▶ EXTRACT PROVIDED:
Particle Physics

Question 1

Describe the nuclear model of the atom

Answer 1

A positive nucleus containing protons and neutrons with electrons found in shells orbiting the nucleus

Question 2

State the relative charge of all sub atomic particles

Answer 2

Proton +1 Neutron 0 Electron -1

Question 3

State the relative masses of all sub atomic particles

Answer 3

Proton 1 Neutron 1 Electron almost 0 (1/1840)

Question 4

How can you calculate the specific charge? Giving all units

Answer 4

Specific charge (C/kg) = charge (C) / mass (kg)

Question 5

Define atomic (proton number)

Answer 5

The number of protons in a nucleus = the number of electrons for an uncharged atom

Question 6

Define nucleon number

Answer 6

The number of nucleons (protons + neutrons)

Question 7

Define an isotope

Answer 7

An isotope is the same element with the same number of protons but different number of neutrons

Question 8

Why is the strong nuclear force important?

Answer 8

It keeps nucleus stable

Question 9

When is the strong nuclear force attractive

Answer 9

between 0.5 fm up to approximately 3 fm

Question 10

When is the strong nuclear force repulsive

Answer 10

A distances closer than 0.5 fm

Question 11

Describe some properties of the strong nuclear force

Answer 11

Very strong - overcomes repulsion between positive protons Very short range - only acts between adjacent nucleons Acts on any nucleon (proton or neutron) and is independent of charge Can be attractive or repulsive Is repulsive if nucleons gets too close - stops nuclei collapsing

Question 12

How does the strong nuclear force cause particles to be in equilibrium?

Answer 12

Increase in nucleon separation leads to an attractive force Decrease in nucleon separation leads to a repulsive force In both situations, force will return nucleons back to equilibrium position.

Question 13

What are the three types of radioactive decay?

▶ RECORDED INFORMATION:
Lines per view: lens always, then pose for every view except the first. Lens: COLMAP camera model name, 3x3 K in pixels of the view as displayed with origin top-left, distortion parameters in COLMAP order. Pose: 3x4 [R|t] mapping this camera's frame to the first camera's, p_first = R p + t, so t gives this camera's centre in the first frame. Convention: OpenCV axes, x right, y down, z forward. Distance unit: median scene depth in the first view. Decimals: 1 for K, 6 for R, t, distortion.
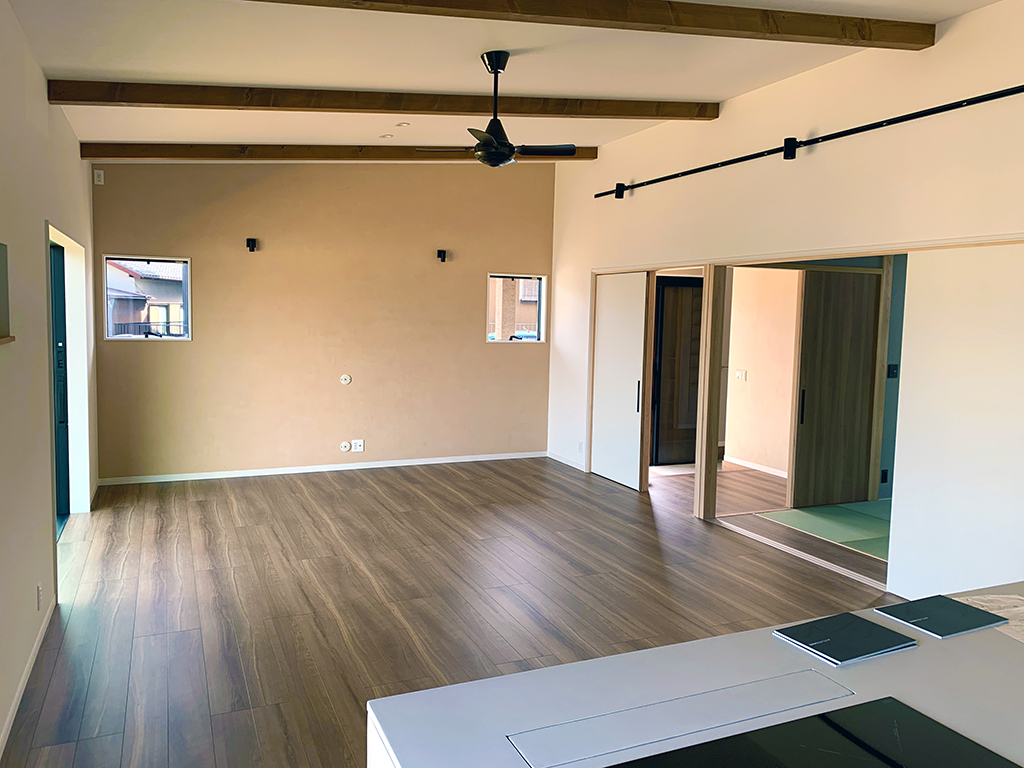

▶ LIST OF TASKS:
1. In the particle physics notes, replace every "repulsive" with "repelling" and write out the passage starting with "Very strong - overcomes" and going on through "to equilibrium position.".
2. Over what range of distances do the particle physics notes say the strong nuclear force is attractive?
3. Write what comes next in the particle physics notes, after their last line.

▶ ANSWERS BY ITEM:
1.
Very strong - overcomes repulsion between positive protons Very short range - only acts between adjacent nucleons Acts on any nucleon (proton or neutron) and is independent of charge Can be attractive or repelling Is repelling if nucleons gets too close - stops nuclei collapsing

Question 12

How does the strong nuclear force cause particles to be in equilibrium?

Answer 12

Increase in nucleon separation leads to an attractive force Decrease in nucleon separation leads to a repelling force In both situations, force will return nucleons back to equilibrium position.

2. Between 0.5 fm and approximately 3 fm.

3.
Answer 13

Alpha, Beta and Gamma

Question 14

Describe an alpha particle

Answer 14

2 protons and 2 neutrons Helium nucleus Relative mass of 4 Relative charge of +2 highly ionising Stopped by skin, paper, 5 - 10 cm of air

Question 15

Describe a beta particle

Answer 15

fast moving electron ejected from the nucleus Relative mass of almost 0 Relative charge of -1 moderately ionising Stopped by mm’s aluminium or 1 meter of air

Question 16

Describe a gamma wave

Answer 16

Electromagnetic wave that moves at the speed of light through a vacuum Relative mass of 0 Relative charge of 0 very weakly ionising Reduced by cm’s lead or m’s of concrete

Question 17

Describe the evidence that neutrinos exist

Answer 17

Experimental data shows that as a beta particle is emitted in beta decay it will have a range of energies from nearly zero up to a maximum All decays must have the same energy (conservation of energy) The total energy and momentum of the beta particle and recoiling nucleus was not constant Energy has to be conserved Wolfgang pauli (1930) predicted a particle that could carry away the extra energy/momentum so they would be conserved. This particle was discovered and named the antineutrino

Question 18

Describe the changes that take place in beta decay

Answer 18

A neutron decays into a proton creating the beta particle and an electron antineutrino For a neutron to decay into a proton a down quark decays into a up quark

Question 19

Describe the changes that take place in positron emission

Answer 19

A proton decays into a neutron creating the positron and an electron neutrino For a proton to decay into a neutron a up quark decays into a down quark.

Question 20

Define a fundamental particle

Answer 20

Fundamental particles cannot be divided into other particles. They have no internal structure.

Question 21

Give some examples of fundamental particles

Answer 21

Electron, neutrino, all quarks

Question 22

What are the 6 types of quark

Answer 22

Up, down, top, bottom, strange, charm

Question 23

What is the quark structure of a proton?

Answer 23

u u d

Question 24

What is the quark structure of a neutron?

Answer 24

u d d

Question 25

What is an antiparticle

Answer 25

particles with the same mass but opposite charge

Question 26

State the name of the anti electron

Answer 26

Positron

Question 27

Define a hadron

Answer 27

Hadrons are any particle made up of quarks Hadrons are not fundamental Hadrons can be either Baryons or mesons Hadrons are subject to the strong nuclear force

Question 28

Define a baryon

Answer 28

Baryons are made up of three quarks Common baryons are protons and neutrons have a baryon number of 1

Question 29

Which is the most stable baryon?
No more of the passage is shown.